Sure enough, he observed that endogenous retrovirus reverse transcriptase contains mutations that can confer resistance to HIV drugs. That means if HIV incorporates some of these mutated sequences into its own DNA, the result could be a drug-resistant virus. He submitted an abstract to the Interscience Conference on Antimicrobial Agents and Chemotherapy — and, at 24, received an invitation to present his findings in Chicago. “That experience has always convinced me of the power of computing as a means of solving very difficult biological problems,” he says. He hopes the United Genomes Project database could similarly help other African scientists conduct their own research.
Siwo then headed to the University of Notre Dame for a doctorate in computational biology, investigating drug resistance and malaria. His Ph.D. adviser, Gustavo Stolovitzky, recalls him as shy yet persistent. “If he has a question, he forces himself to ask it. It’s more important for him to know,” he says. “He’s a gem, but a rough gem, polishing himself, working actively on his own development.”
Shyness is a comparatively minor hurdle. In 2007, his two remaining sisters died of pneumonia within the span of a year. “We had grown so close,” he says with a pause. “But their kids are always a reminder. They have an even bigger struggle than I can ever have.”

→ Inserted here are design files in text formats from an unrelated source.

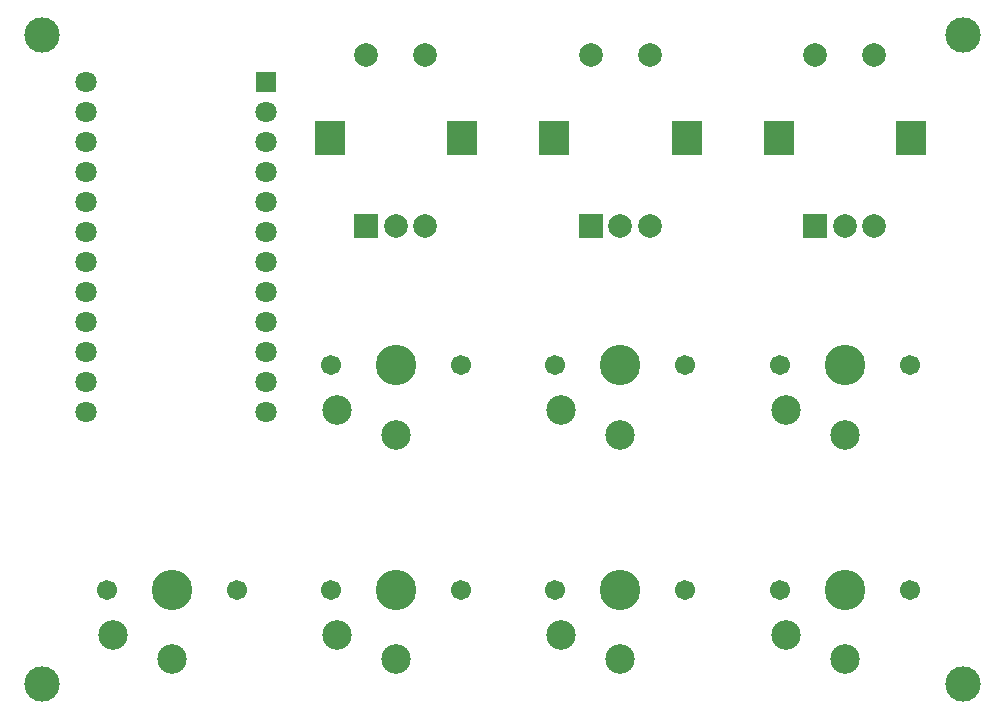
<source format=gbr>
%TF.GenerationSoftware,KiCad,Pcbnew,7.0.9*%
%TF.CreationDate,2023-11-21T21:31:42+09:00*%
%TF.ProjectId,celeron_kb_1,63656c65-726f-46e5-9f6b-625f312e6b69,rev?*%
%TF.SameCoordinates,Original*%
%TF.FileFunction,Soldermask,Bot*%
%TF.FilePolarity,Negative*%
%FSLAX46Y46*%
G04 Gerber Fmt 4.6, Leading zero omitted, Abs format (unit mm)*
G04 Created by KiCad (PCBNEW 7.0.9) date 2023-11-21 21:31:42*
%MOMM*%
%LPD*%
G01*
G04 APERTURE LIST*
%ADD10R,2.000000X2.000000*%
%ADD11C,2.000000*%
%ADD12R,2.500000X3.000000*%
%ADD13C,3.000000*%
%ADD14C,1.701800*%
%ADD15C,3.429000*%
%ADD16C,2.500000*%
%ADD17R,1.800000X1.800000*%
%ADD18C,1.800000*%
G04 APERTURE END LIST*
D10*
%TO.C,E2*%
X135500000Y-69250000D03*
D11*
X140500000Y-69250000D03*
X138000000Y-69250000D03*
D12*
X132400000Y-61750000D03*
X143600000Y-61750000D03*
D11*
X135500000Y-54750000D03*
X140500000Y-54750000D03*
%TD*%
D13*
%TO.C,*%
X89000000Y-53000000D03*
%TD*%
D14*
%TO.C,SW1*%
X113500000Y-81000000D03*
D15*
X119000000Y-81000000D03*
D14*
X124500000Y-81000000D03*
D16*
X119000000Y-86900000D03*
X114000000Y-84800000D03*
%TD*%
D17*
%TO.C,promicro*%
X107985000Y-57020000D03*
D18*
X107985000Y-59560000D03*
X107985000Y-62100000D03*
X107985000Y-64640000D03*
X107985000Y-67180000D03*
X107985000Y-69720000D03*
X107985000Y-72260000D03*
X107985000Y-74800000D03*
X107985000Y-77340000D03*
X107985000Y-79880000D03*
X107985000Y-82420000D03*
X107985000Y-84960000D03*
X92745000Y-84960000D03*
X92745000Y-82420000D03*
X92745000Y-79880000D03*
X92745000Y-77340000D03*
X92745000Y-74800000D03*
X92745000Y-72260000D03*
X92745000Y-69720000D03*
X92745000Y-67180000D03*
X92745000Y-64640000D03*
X92745000Y-62100000D03*
X92745000Y-59560000D03*
X92745000Y-57020000D03*
%TD*%
D13*
%TO.C,*%
X167000000Y-108000000D03*
%TD*%
D14*
%TO.C,SW7*%
X151500000Y-100000000D03*
D15*
X157000000Y-100000000D03*
D14*
X162500000Y-100000000D03*
D16*
X157000000Y-105900000D03*
X152000000Y-103800000D03*
%TD*%
D14*
%TO.C,SW5*%
X113500000Y-100000000D03*
D15*
X119000000Y-100000000D03*
D14*
X124500000Y-100000000D03*
D16*
X119000000Y-105900000D03*
X114000000Y-103800000D03*
%TD*%
D10*
%TO.C,E3*%
X154500000Y-69250000D03*
D11*
X159500000Y-69250000D03*
X157000000Y-69250000D03*
D12*
X151400000Y-61750000D03*
X162600000Y-61750000D03*
D11*
X154500000Y-54750000D03*
X159500000Y-54750000D03*
%TD*%
D13*
%TO.C,*%
X167000000Y-53000000D03*
%TD*%
D10*
%TO.C,E1*%
X116500000Y-69250000D03*
D11*
X121500000Y-69250000D03*
X119000000Y-69250000D03*
D12*
X113400000Y-61750000D03*
X124600000Y-61750000D03*
D11*
X116500000Y-54750000D03*
X121500000Y-54750000D03*
%TD*%
D14*
%TO.C,SW4*%
X94500000Y-100000000D03*
D15*
X100000000Y-100000000D03*
D14*
X105500000Y-100000000D03*
D16*
X100000000Y-105900000D03*
X95000000Y-103800000D03*
%TD*%
D13*
%TO.C,*%
X89000000Y-108000000D03*
%TD*%
%TO.C,*%
X89000000Y-53000000D03*
%TD*%
D14*
%TO.C,SW6*%
X132500000Y-100000000D03*
D15*
X138000000Y-100000000D03*
D14*
X143500000Y-100000000D03*
D16*
X138000000Y-105900000D03*
X133000000Y-103800000D03*
%TD*%
D14*
%TO.C,SW3*%
X151500000Y-81000000D03*
D15*
X157000000Y-81000000D03*
D14*
X162500000Y-81000000D03*
D16*
X157000000Y-86900000D03*
X152000000Y-84800000D03*
%TD*%
D13*
%TO.C,*%
X89000000Y-108000000D03*
%TD*%
D14*
%TO.C,SW2*%
X132500000Y-81000000D03*
D15*
X138000000Y-81000000D03*
D14*
X143500000Y-81000000D03*
D16*
X138000000Y-86900000D03*
X133000000Y-84800000D03*
%TD*%
M02*

</source>
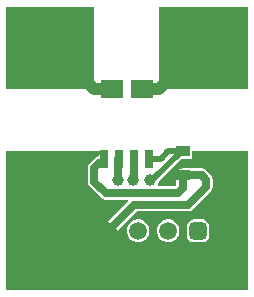
<source format=gbr>
%FSTAX23Y23*%
%MOIN*%
%SFA1B1*%

%IPPOS*%
%AMD18*
4,1,8,0.014800,0.029500,-0.014800,0.029500,-0.029500,0.014800,-0.029500,-0.014800,-0.014800,-0.029500,0.014800,-0.029500,0.029500,-0.014800,0.029500,0.014800,0.014800,0.029500,0.0*
1,1,0.029528,0.014800,0.014800*
1,1,0.029528,-0.014800,0.014800*
1,1,0.029528,-0.014800,-0.014800*
1,1,0.029528,0.014800,-0.014800*
%
%ADD10R,0.047488X0.037646*%
%ADD11R,0.025591X0.062205*%
%ADD12R,0.075591X0.062205*%
%ADD13C,0.027559*%
%ADD14C,0.019685*%
%ADD15C,0.039370*%
%ADD16C,0.196850*%
%ADD17C,0.059055*%
G04~CAMADD=18~8~0.0~0.0~590.5~590.5~147.6~0.0~15~0.0~0.0~0.0~0.0~0~0.0~0.0~0.0~0.0~0~0.0~0.0~0.0~0.0~590.5~590.5*
%ADD18D18*%
%ADD19C,0.039370*%
%LNstromsensor_copper_signal_top-1*%
%LPD*%
G36*
X00649Y-00807D02*
X-00157D01*
Y-00344*
X00163*
X00163Y-00349*
X00162Y-00349*
X00155Y-00354*
X0015Y-00361*
X0015Y-00362*
X00145Y-00363*
X00138Y-00368*
X00122Y-00384*
X00117Y-00391*
X00115Y-004*
Y-00446*
X00117Y-00454*
X00122Y-00462*
X00159Y-00499*
X00167Y-00504*
X00175Y-00506*
X00249*
X00251Y-00511*
X00168Y-00594*
X00163Y-00601*
X00161Y-0061*
X00163Y-00618*
X00168Y-00625*
X00175Y-0063*
X00183Y-00632*
X00192Y-0063*
X00199Y-00625*
X00279Y-00545*
X0045*
X00459Y-00543*
X00466Y-00539*
X00526Y-00478*
X00531Y-00471*
X00533Y-00463*
Y-0044*
X00531Y-00431*
X00526Y-00424*
X0051Y-00408*
X00503Y-00403*
X00495Y-00402*
X00433*
X00424Y-00403*
X00417Y-00408*
X00412Y-00415*
X0041Y-00424*
Y-00424*
Y-00458*
X00407Y-00462*
X00351*
X00348Y-00457*
X0035Y-00453*
X00352Y-00446*
Y-00444*
X00426Y-0037*
X00464*
Y-00344*
X00649*
Y-00807*
G37*
G36*
X00137Y-00137D02*
X-00157D01*
Y00137*
X00137*
Y-00137*
G37*
G36*
X00649D02*
X00354D01*
Y00137*
X00649*
Y-00137*
G37*
%LNstromsensor_copper_signal_top-2*%
%LPC*%
G36*
X00388Y-00572D02*
X00378D01*
X00369Y-00575*
X0036Y-0058*
X00353Y-00587*
X00349Y-00595*
X00346Y-00605*
Y-00615*
X00349Y-00624*
X00353Y-00633*
X0036Y-0064*
X00369Y-00645*
X00378Y-00647*
X00388*
X00398Y-00645*
X00406Y-0064*
X00413Y-00633*
X00418Y-00624*
X00421Y-00615*
Y-00605*
X00418Y-00595*
X00413Y-00587*
X00406Y-0058*
X00398Y-00575*
X00388Y-00572*
G37*
G36*
X00288D02*
X00278D01*
X00269Y-00575*
X0026Y-0058*
X00253Y-00587*
X00249Y-00595*
X00246Y-00605*
Y-00615*
X00249Y-00624*
X00253Y-00633*
X0026Y-0064*
X00269Y-00645*
X00278Y-00647*
X00288*
X00298Y-00645*
X00306Y-0064*
X00313Y-00633*
X00318Y-00624*
X00321Y-00615*
Y-00605*
X00318Y-00595*
X00313Y-00587*
X00306Y-0058*
X00298Y-00575*
X00288Y-00572*
G37*
G36*
X00498Y-00572D02*
X00469D01*
X0046Y-00574*
X00452Y-00579*
X00447Y-00586*
X00446Y-00595*
Y-00625*
X00447Y-00633*
X00452Y-00641*
X0046Y-00646*
X00469Y-00648*
X00498*
X00507Y-00646*
X00514Y-00641*
X00519Y-00633*
X00521Y-00625*
Y-00595*
X00519Y-00586*
X00514Y-00579*
X00507Y-00574*
X00498Y-00572*
G37*
%LNstromsensor_copper_signal_top-3*%
%LPD*%
G54D10*
X00433Y-00424D03*
Y-00343D03*
G54D11*
X0032Y-0037D03*
X00269D03*
X00218D03*
X00171D03*
G54D12*
X00196Y-00137D03*
X00295D03*
G54D13*
X00433Y-00424D02*
X00495D01*
X0045Y-00523D02*
X00511Y-00463D01*
X00495Y-00424D02*
X00511Y-0044D01*
Y-00463D02*
Y-0044D01*
X0027Y-00523D02*
X0045D01*
X00183Y-0061D02*
X0027Y-00523D01*
X00416Y-00484D02*
X00433Y-00468D01*
X00175Y-00484D02*
X00416D01*
X00433Y-00424D02*
D01*
Y-00468D02*
Y-00424D01*
X00137Y-00446D02*
X00175Y-00484D01*
X00265Y-00437D02*
X00269Y-00433D01*
X00137Y-00446D02*
Y-004D01*
X00269Y-00433D02*
Y-0037D01*
X00265Y-0044D02*
Y-00437D01*
X00153Y-00383D02*
X0017D01*
X00137Y-004D02*
X00153Y-00383D01*
X00216Y-00442D02*
X00217Y-00441D01*
Y-00371D02*
X00218Y-0037D01*
X00217Y-00441D02*
Y-00371D01*
X00171Y-00382D02*
Y-0037D01*
X0017Y-00383D02*
X00171Y-00382D01*
G54D14*
X00328Y-00442D02*
X00428Y-00343D01*
X00324Y-00442D02*
X00328D01*
X00384Y-00343D02*
X00428D01*
X00433*
X00358Y-0037D02*
X00384Y-00343D01*
X0032Y-0037D02*
X00358D01*
G54D15*
X00295Y-00137D02*
X00354D01*
X00492Y0*
X00137Y-00137D02*
X00196D01*
X0Y0D02*
X00137Y-00137D01*
G54D16*
X00492Y0D03*
X0D03*
G54D17*
X00383Y-0061D03*
X00283D03*
X00183D03*
G54D18*
X00483Y-0061D03*
G54D19*
X0062Y-00108D03*
Y00108D03*
X00383D03*
X-00127Y-00108D03*
X00108Y00108D03*
X-00127D03*
Y-00767D03*
X0062D03*
Y-00374D03*
X-00127D03*
X00265Y-0044D03*
X00216Y-00442D03*
X00324D03*
M02*
</source>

With United Genomes, Siwo joins the ranks of citizen science advocates like David Baker, who uses games to predict the structure of proteins, and the ILIAD Project, which asks citizen scientists to test plants and other specimens for antibiotic properties. Critics of the citizen science movement question the rigor of data collected by amateurs. But there are clear advantages to crowdsourcing genetic data, especially when it comes to data from African countries. Less than 10 percent of available genetic data come from Africans, Siwo says, and building out a database could lead to better information and better medicine for not only Africans, but all other races.
He’s got good timing. A digital revolution swept Africa in the latter half of the last decade, thanks to the installation of undersea fiber optic cables that boosted data transmission capacity. The number of Internet users in Africa grew a whopping 3,600 percent between 2002 and 2012, to 167 million.
Investors seem drawn to his quiet warmth and depth of knowledge. “He gets what he wants when he meets an influential person,” says biomedical consultant and Siwo’s longtime friend, Susan Morgensztern. “They’re in his camp.” He and his colleagues recently licensed a method to predict age from DNA to an undisclosed company, and they are in talks with another company to further develop the technology.
Siwo is still a bachelor. He doesn’t sleep much, according to Stolovitzky, who worries about Siwo “spreading out too thin,” he says. “At this stage of his career … he could focus a little bit more to get the most of his projects.”
But Siwo remains as dogged as ever. “We need to find new mechanisms that can work across multiple diseases,” he says. “Every disease deserves to be worked on.” When it comes to eradicating disease, he can’t spread himself thin enough.